= Given instruction 1 =
According to the Labor Department announcement about the Rio Bravo restaurant, how much in wages was recovered, and for how many workers?
= Given instruction 2 =
Carry the Labor Department announcement about the Rio Bravo wage investigation forward from its last sentence.

Department of Labor issued the following announcement on Mar. 24.
For low-wage earners, every minute spent working equals much-needed income. When employers fail to account for all the hours employees work, as was the case with a Gulf Breeze restaurant, these workers find it more difficult to provide for themselves and their families.
An investigation of Rio Bravo Mexican Restaurant Gulf Breeze Inc. by the U.S. Department of Labor’s Wage and Hour Division has recovered $19,008 in wages for 24 workers. The division found that the employer, who does business as Rio Bravo, violated the Fair Labor Standards Act by:
- Failing to pay tipped employees for all the hours that they worked, which led to a minimum wage violation. Rather than paying according to when their shifts began, the employer did not pay servers until their first customers arrived.
- Failing to pay required overtime when employees worked more than 40 hours in a workweek. Instead, the employer paid semi-monthly without determining whether employees worked overtime on a single workweek basis, as the law requires.

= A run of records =

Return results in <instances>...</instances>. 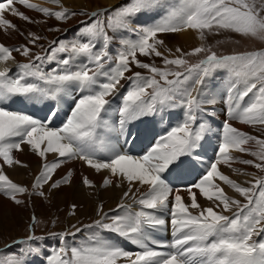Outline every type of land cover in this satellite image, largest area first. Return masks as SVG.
I'll use <instances>...</instances> for the list:
<instances>
[{
	"label": "bare ground",
	"instance_id": "1",
	"mask_svg": "<svg viewBox=\"0 0 264 264\" xmlns=\"http://www.w3.org/2000/svg\"><path fill=\"white\" fill-rule=\"evenodd\" d=\"M120 1L122 0H0V85H4V91L0 93V102L5 106L4 109L0 106V137L3 140V143L0 144V191L5 186L4 178L8 175L22 183L31 185L35 177L39 176L46 168L53 167L56 170L54 175L58 178L55 183L56 191L64 194V196L75 197L77 203L88 205L87 208H90L95 200L99 204L103 200L112 198L111 206L117 201H123L128 204L126 208L140 212V202L148 201L145 193L149 195L153 193L154 196L159 194V189L166 187V169L161 162L152 165L145 164L143 160H140L139 154H135V142L132 140L128 142L132 156H126V149L121 141L111 139L110 145L122 148L121 153L119 150V154H116L117 159L111 163L93 160V147L89 146V138H83L78 144L70 142L83 134H92L90 126L80 120L77 127H67L69 123H65V121H71L75 115V111L67 103L63 104L59 121L54 120L58 111L54 96L59 95L58 88L51 87V94H40L39 79L36 80V85L33 88L27 89L26 81L21 82L22 79L19 77L23 74L22 71L16 74L15 78L10 77L11 74H15L19 70L18 62L20 60L16 53L8 49L9 45L14 42L7 39L6 34L15 36L13 30L20 27L21 18L38 16L40 12L38 15L36 12L48 11L49 6L54 4L63 5L64 3L73 8L93 9L117 6ZM149 4H145L143 9L151 7L148 6ZM134 18L148 20L154 17L143 14L140 10ZM188 24L179 29L178 44L189 43L193 45L198 41L197 30L190 29ZM6 75L12 79L18 88L11 84L10 80L5 77ZM81 85L82 83H78L75 88L82 89ZM236 89V87L234 89L230 87L226 92L221 84H217L216 90L219 91V97L223 99L225 95L226 103L224 106H219L213 110L212 115L213 120L223 131L218 132L209 128L197 139L199 143L208 149H212L214 153L218 150L227 153L222 156L215 155L217 161L208 171L209 176L200 179L191 188L179 189L178 193L175 194L178 198L176 202H170V197H168L164 199L163 203H160L159 211L156 210L143 215L144 225L151 223L150 217H158L163 221L165 218L168 220L165 222L171 225L174 221L171 219V215L166 213H171L178 207L186 206L191 215L185 219L189 223H194L199 231L208 232L211 230L210 225L204 221L201 214L205 215L211 210L229 208L224 195L231 194L241 197L245 193L241 187L242 184L252 180H250L251 176L249 175L251 169L247 164L251 159L250 153H256V156H259L260 152L257 151H261L259 147L262 144L256 141L253 143L252 135L245 130L249 131V129L255 128L244 124L256 121V117L253 107L244 102L246 97L241 96L237 99ZM247 102L249 103L248 99ZM252 104L258 106L257 114H264V98L255 102L252 101ZM111 106L125 120L143 126V131L148 136L153 148L148 158H152L156 162L157 154L160 151L167 152L170 150L167 132L170 131L171 125L167 118L163 119L160 113H154L145 105H143L138 116L132 115L130 109H126L117 101H114ZM9 109L14 111L10 112ZM227 110L231 112L228 118L233 117L237 121L225 124L224 120L227 117L222 115V112ZM170 114L175 115V122L180 124L182 118L186 116V110L176 109ZM152 118H155L154 122H151ZM162 120L166 121L168 125V130L164 134L161 133L159 123ZM238 121H242L244 124L240 125ZM122 139L127 140V137L123 135ZM216 143L219 146L215 148L213 145ZM77 148L82 150V157L61 158L62 155L75 153ZM141 152H143V148ZM6 174L8 175L6 176ZM171 174L169 183L173 184L174 187L180 186L182 180L185 179V169L176 166L172 169ZM215 191H219V194L214 195ZM12 193L9 197L4 196L3 192L0 194V212L9 211L14 214L33 199V197L28 196L22 200L23 202L18 201L22 198L17 196L15 192ZM166 195L170 196V193H164L163 197ZM126 214L128 215L127 212ZM117 227L118 230H126L127 223L119 220ZM99 236L103 237L105 234L99 232L97 239ZM210 240L212 244L216 243V240L212 239L211 233ZM222 241L217 244L219 247L222 246ZM222 250L223 248H221ZM189 253L185 247L180 250V255L183 258H189L190 255H187ZM133 257L134 259L140 258V254L127 253L128 260L133 259ZM163 264L182 263L176 257H172Z\"/></svg>",
	"mask_w": 264,
	"mask_h": 264
},
{
	"label": "rangeland",
	"instance_id": "2",
	"mask_svg": "<svg viewBox=\"0 0 264 264\" xmlns=\"http://www.w3.org/2000/svg\"><path fill=\"white\" fill-rule=\"evenodd\" d=\"M214 1L220 0H211L210 4ZM230 1L229 7H227V2H221L219 3L217 9L212 8L210 10V14L206 21L207 26L202 25L198 21H193L190 26L188 25L190 29L197 30L199 37L198 41L193 45L189 43H177L178 38L180 37V33L178 31L181 28H177V31L174 32H149L152 35L150 41L147 40V35H145L143 40L146 45L143 44L140 46V52L135 53V49L134 53H129L128 56H124L122 61L129 65L131 68V76H135L136 78L140 76L139 74H146L151 78L155 75H160V73H162V75L156 82L151 81V83L146 85H140L137 88V91L144 90L148 93H152L154 88L152 87V84L157 87L162 86L159 91H162L164 88L171 89V83L179 82L178 78L173 76L174 73L177 74L178 72H180V75L184 73L190 74L189 78L183 82V85L186 89H188L190 83L194 80L193 72L195 68L198 67L201 71L197 72L195 75V80L190 88L188 96L186 97L189 105H196L199 103H207L210 98L207 94L208 91L203 94H198L196 99L191 97L194 84L197 78L202 75L203 71L206 72V76L203 77V80L209 83L207 88H211V78H216L217 76H223L225 78L232 77L231 75L223 72L218 75L208 74L219 69H231L230 72L233 76L238 78L239 85L242 89L244 88L245 82L257 85L260 81L264 80V0H242L240 1V4H238V0ZM126 2H129V9H125L124 6L120 9H108V7H101L102 10L101 8H74L75 10L81 9V13H70V10L68 9H73V7L70 8L71 6L64 3L63 5H50L49 10L51 13H48L47 11H38L36 12L37 15L40 12L38 16L21 18L19 21L20 27L13 30L15 36L9 34H6V36L7 39L14 42L13 44L15 45L13 50L16 51L15 53L17 54L19 60H21L23 64L29 65L33 63L34 58L46 49V46L50 45L49 43L54 37H58V34L63 35L64 30L73 26L78 28V25L76 24L77 22H80L81 26L89 23V21L84 19H88V16L92 13L99 12L96 15V18L99 20L96 18L94 19V25L96 27H100V24L101 26L105 24L107 25L110 20L111 27H115L122 22L121 25L119 24V27H121L128 21L127 14L141 9L143 5V0H122L119 5L112 7H119L122 3ZM233 6L235 8H233ZM156 11L157 7L154 5L146 7L145 9L142 7L141 9V13L151 17H155ZM112 15L116 16L112 17ZM134 20L137 24H145L144 19L134 18ZM81 31H83V28ZM56 46H58L56 50L65 47L70 48L71 50H75V48H90V45H87L86 43H79L76 45L74 42L67 40H61ZM215 55H226L229 58H227L224 62H217L213 60ZM140 70H143V72ZM128 73L129 72H127V74ZM24 74L25 79L27 77V72ZM169 78L170 82L165 81ZM229 86L232 89L235 88L232 83H229ZM229 86L224 87L226 92H228L227 90H229ZM248 87L249 84L246 83V89L244 91L250 90ZM207 88H203L202 92ZM236 90V97L239 99L241 96L239 95L238 89ZM260 91V89L255 91L253 95L254 99L259 100L264 98V96L259 97ZM169 98H172V96L167 94L163 99L167 100ZM224 98L225 95L223 99ZM192 100H196L195 103H193ZM249 104L253 107L256 121L249 122L248 124H244L242 121H238V123L240 125L244 124L250 127H255L252 128V130L249 129V131L245 128L244 129L248 134L252 135L253 143L256 141L262 145L259 147L261 151H257L260 152L259 156H256V153H250L251 159H249L247 164L251 169L249 171V175L251 176L250 180H252L242 184L243 187H241L245 191L242 196L247 193L246 186L248 185L247 189L249 190L251 188L250 185L254 183L255 179L264 174L262 173L264 171V114H257L256 111L258 106L253 105L251 101H249ZM188 107L192 108V106ZM160 115L163 119H166L168 115L175 116L170 113H160ZM152 120L151 122H154L155 118H152ZM234 121L237 120L233 117H227L224 120L225 124ZM159 123L161 133L164 134L165 131L168 130V125L164 120L159 121ZM256 133L259 136H256L255 138ZM187 134H189V131ZM259 164H261V166ZM55 173L56 170L53 167H48L41 173V176H37L33 179V184L31 185L29 183H22L21 181L13 178L11 175L6 174V176H8L4 178V180H7L9 185L14 186L16 188L15 194L22 198L18 201L25 200L28 196L33 197V199L31 202H27L25 207L19 208L14 214H11L9 211L0 212V264H2V258L7 259L6 264H25V259L27 257H24L25 253L23 252V249L16 246L18 242H27L22 241V239L34 241V244L36 243L39 248H42L49 243L51 238L50 231L59 229L65 231H72L74 229L81 230L85 223L89 221L95 222L97 220L108 222V224L114 227L113 221L116 218L109 215L108 209L120 206L122 201H117L113 206H111L113 201L112 198L103 200L99 204L98 201L95 200L90 205V208H87L88 205L77 203L75 197L72 198L70 196H64V194L56 191L55 183L58 178L54 175ZM6 188H4L5 190L2 189L0 194L3 192L4 196L6 195V197H9L13 193L9 187ZM258 188V184L255 182V189ZM261 190L262 187H260L257 193L264 196V193ZM248 193L250 192L248 191ZM236 197L240 198V196ZM263 204L264 197H261L258 203L260 209L258 216L250 212H247V214L239 212L234 218H232V221H230L228 225L233 228H245L247 231L254 229L255 224L258 222H261V225L264 226ZM227 206L229 208L226 207L224 210L231 208V205L228 203ZM104 210L107 211L106 215H104ZM224 210H211V212L205 213L208 221L212 224V227H214L218 222L226 220L227 216L224 213ZM229 212H231V210ZM203 215L204 214H201V217ZM249 215L252 216L251 221H249ZM115 229L118 230L119 228L116 227ZM32 233L44 234H36L32 237ZM73 236L74 238L79 239L75 233ZM65 239L68 243L64 245L71 249L73 253L66 260L73 259L76 262L77 259H82L83 261L86 260V256H82L90 250L88 245H86V242L80 239L81 242L79 244H72L73 237L71 236V233L66 234ZM69 240H71V242ZM225 242L226 238L224 239V243ZM34 244L30 243L31 246L28 247L31 248ZM221 248L222 246H220V249ZM187 255L191 256V253ZM61 263L62 262H59V258L52 260V264ZM62 264L66 263L63 261Z\"/></svg>",
	"mask_w": 264,
	"mask_h": 264
}]
</instances>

= Final answer 1 =
$19,008 in wages was recovered for 24 workers.

= Final answer 2 =
- Failing to maintain complete and accurate records of the number of hours employees worked.
“Employers that pay workers on a semi-monthly schedule are still required to keep time records on a weekly basis in order to pay overtime correctly when employees work more than 40 hours in a given workweek,” said Wage and Hour Division District Director Wildalí De Jesús in Orlando. “Employees are entitled to every cent they have earned. The U.S. Department of Labor encourages all employers to contact their nearest Wage and Hour Division office for assistance with understanding their responsibilities under the law. Violations such as those found in this case can be avoided.”
Original source can be found here.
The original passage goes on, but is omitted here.